On January 4, John McLaughlin celebrated his 80th birthday – but he shows no sign of slowing down. “I will not pass the day without meditation and yoga,” he tells Uncut. “It’s like eating breakfast. It’s as stimulating for me as working with Herbie or Miles.” McLaughlin is speaking to Uncut on Zoom from his home in Monaco, where he has lived since the 1980s, and where he still practises the guitar every day. “For me, playing electric guitar is like riding a motorbike – it comes easily. But the acoustic guitar, that’s like riding a pushbike in the Tour de France. It’s hard, physical work and I need to keep myself in shape. Since Covid, I’ve barely been able to play live, and I feel like an athlete preparing for a race that’s never happening. But I’ll keep on doing it.”

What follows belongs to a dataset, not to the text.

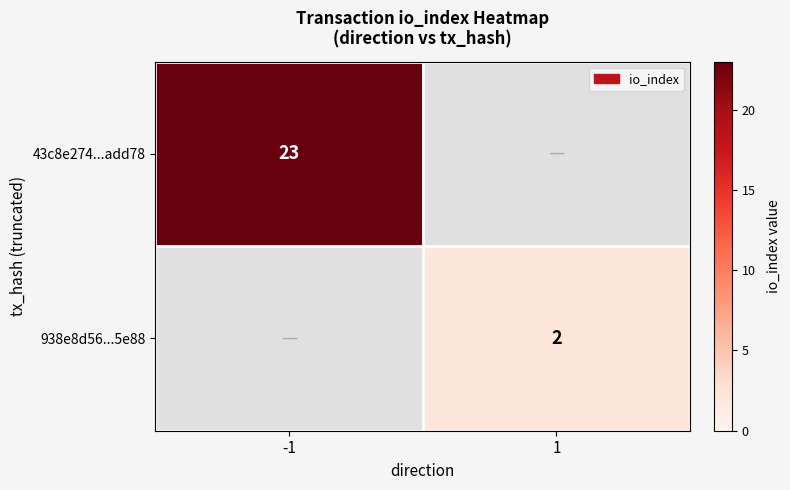

Is the value of 43c8e274...add78 at -1 greater than the value of 938e8d56...5e88 at 1?

Yes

McLaughlin was born in Doncaster, although, having lived around the world for more than 50 years, he has long lost any traces of Yorkshire from his speech. As a teenager, he relocated to London where – by the time he was 25 – had assembled the kind of CV that most rock musicians would kill for. He’d played guitar with everyone from the Stones and Tom Jones to Georgie Fame and The Four Tops, and worked with top-flight producers including George Martin, Burt Bacharach and Tony Visconti. But despite these substantive achievements, something wasn’t right.

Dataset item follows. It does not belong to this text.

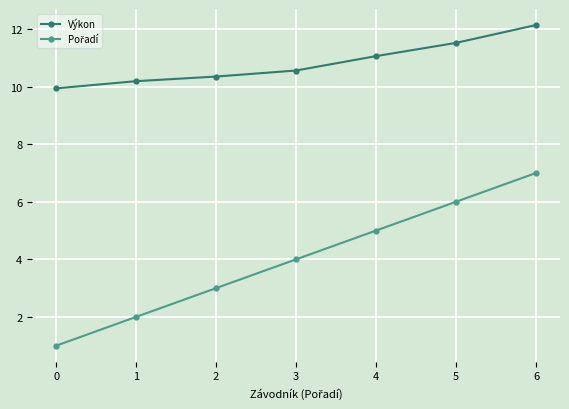

What is the sum of all Výkon values?

75.8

“The problem is that, as a session player, you had no autonomy,” McLaughlin says. “You were told exactly what to play. For a creative musician, this is torture.” So, in mid-1967, McLaughlin jacked in his lucrative session career to concentrate on his first love – jazz. Only 18 months later he found himself flying out to New York where, within a few days, he was recording with some of his jazz heroes and helping to create a brand new genre: jazz rock. McLaughlin became the first-choice guitarist for every jazzer who wanted to plug in and connect with the world of rock’n’roll, and for every rocker who wanted some jazz intensity. In 1969, he kicked off a friendship with Miles Davis, one that would
last until Miles’ death in 1991. He fronted the pioneering Lifetime, with fellow Miles alumni Tony Williams on drums, and formed the Mahavishnu Orchestra, a jazz-rock supergroup that could pack arenas around the world.

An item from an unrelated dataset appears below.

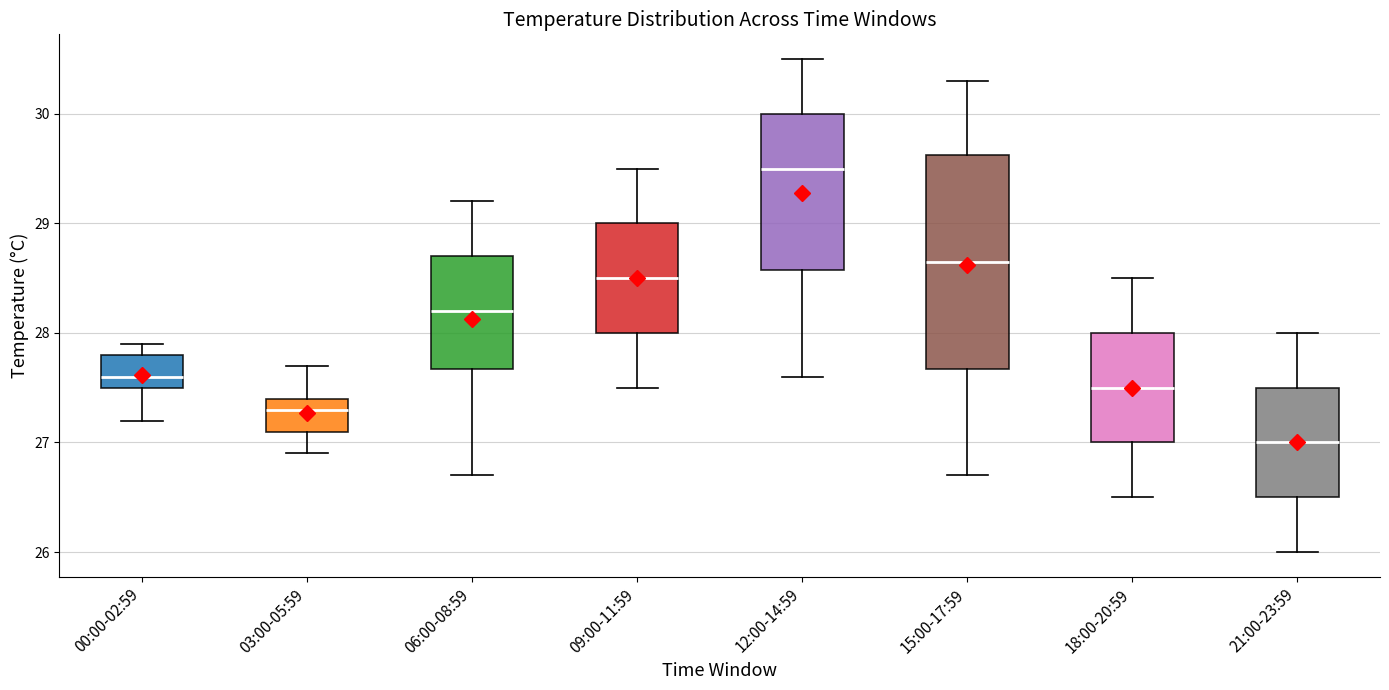

Which box has the highest median line?

12:00-14:59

In the last 50 years McLaughlin has immersed himself in dozens of genres – North and South Indian classical music, heavy-duty fusion, Hammond funk, flamenco, contemporary orchestral music and straight-ahead jazz. Much of it is compiled in his latest album, a collection of live performances that McLaughlin has played at the Montreux Jazz Festival over the last half century. “I think I’ve played Montreux 21 times with more than 50 different musicians,” he says. “The eight tracks on this album are something of a greatest hits for me.”
What’s your first memory of the Montreux Jazz Festival?
I first went in 1971. It was already well established, but it would soon become the most important jazz festival on the planet. I’ve been playing there since the mid-’70s, it’s such a beautiful part of the world. I always loved the late Claude Nobs, who founded the festival in 1967. He was actually a chef but he was so passionate about jazz and soul that he started this festival for the Montreux Tourist Office. One man’s passion changed the entire economy of Switzerland!